= William Eure =

English aristocrat and political intriguer

Sir William Eure of Bradley was an English aristocrat and political intriguer.

== Career ==
He was a son of William Eure, 2nd Baron Eure and Margaret Dymoke, and uncle of William Eure, 4th Baron Eure, two years his junior, with whom he must not be confused..

With other members of family, he visited and harassed Thomas Posthumus Hoby and his wife at Hackness, near Scarborough, leading to well-documented litigation and counter-claims. The Eure family were traditional and Catholic recusant landowners in the area and Hoby was a relative newcomer and Puritan.

He was employed at the Scottish border by Peregrine Bertie, 13th Baron Willoughby de Eresby.

In November 1600 William Eure came into Scotland with his servant Clement Armorer. Sir Robert Ker brought him to meet King James VI at the house of Sir George Home at Spott.

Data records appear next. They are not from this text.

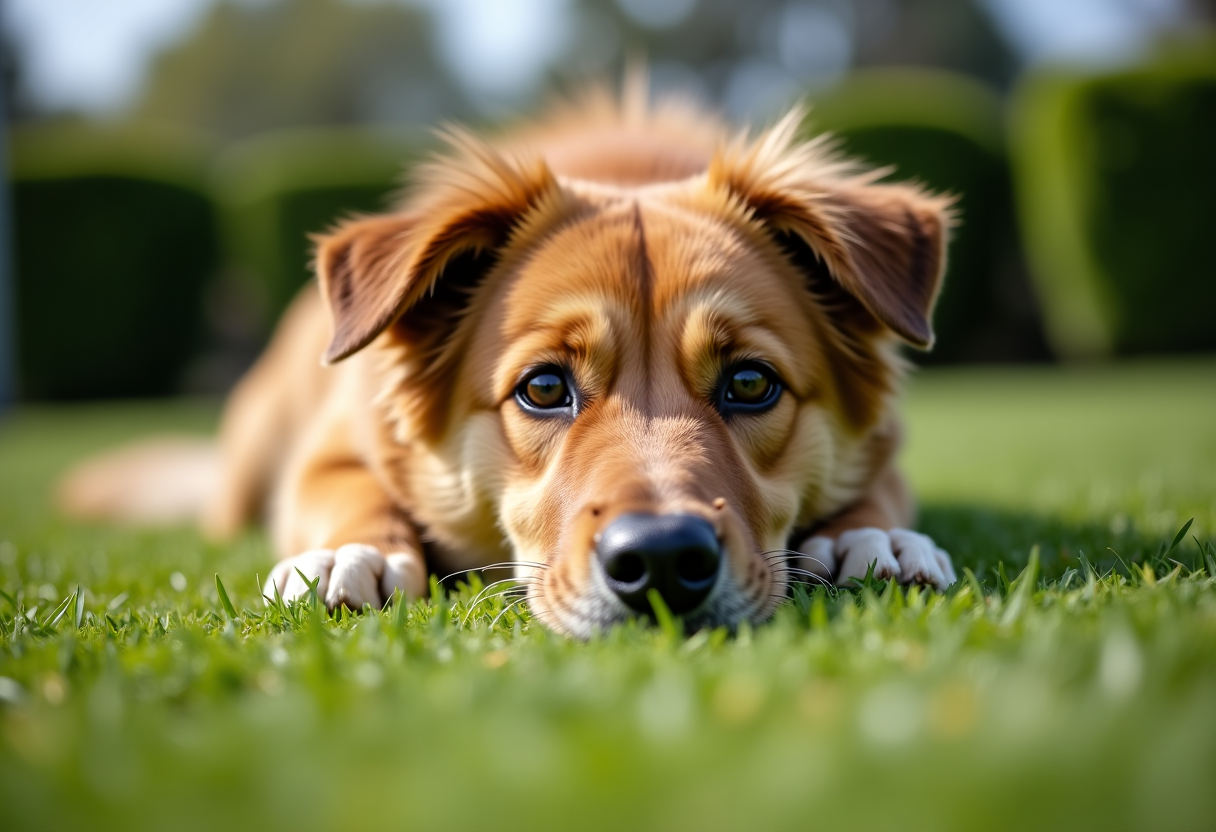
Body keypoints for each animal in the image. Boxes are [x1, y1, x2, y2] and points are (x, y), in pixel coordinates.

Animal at [61, 87, 958, 637]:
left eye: (749, 382)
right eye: (544, 388)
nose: (662, 560)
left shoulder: (885, 444)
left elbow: (879, 488)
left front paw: (875, 537)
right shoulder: (333, 451)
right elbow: (347, 492)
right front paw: (356, 554)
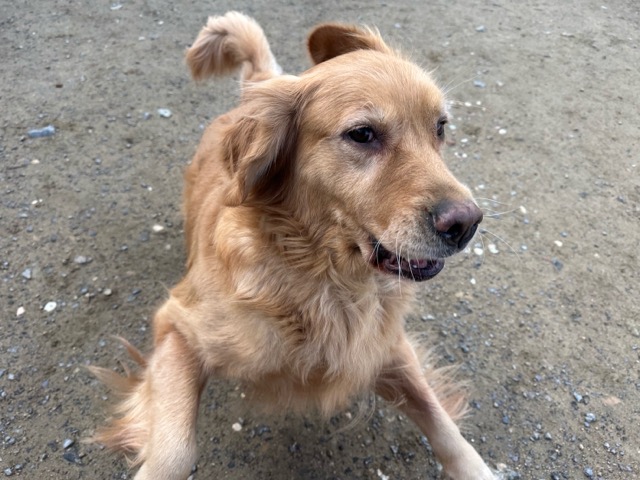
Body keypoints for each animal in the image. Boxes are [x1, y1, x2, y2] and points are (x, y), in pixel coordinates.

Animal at [92, 11, 495, 480]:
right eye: (362, 134)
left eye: (441, 127)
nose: (466, 223)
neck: (324, 279)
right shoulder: (178, 326)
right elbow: (174, 450)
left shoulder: (385, 346)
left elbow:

Robert Carey reported this suspicious meeting, held "in the dead time of night", to Sir Robert Cecil. Eure denied all at first, then confessed to having "long conference" with James VI at Spott. Cecil was especially disappointed by Eure's denial which multiplied suspicions, although he thought the matter had beginnings only in some "very venial" cause. William Eure was imprisoned in the Tower of London for this visit, suspected of treasonous dealings.

His older brother, Ralph Eure, 3rd Baron Eure, was concerned by his arrest and potential harm to his family. Scottish diplomats made representations on William Eure's behalf and also to clarify that James VI had not made any faults. Queen Elizabeth's statement of 11 May 1601 stressed that Eure's was his denial to superior officers at Berwick that he had met the Scottish king.

William Eure was one of small number of English gentry figures whose visits to Scotland before the Union of the Crowns caused alarm to the English diplomatic community and border officials, another was Edmund Ashfield.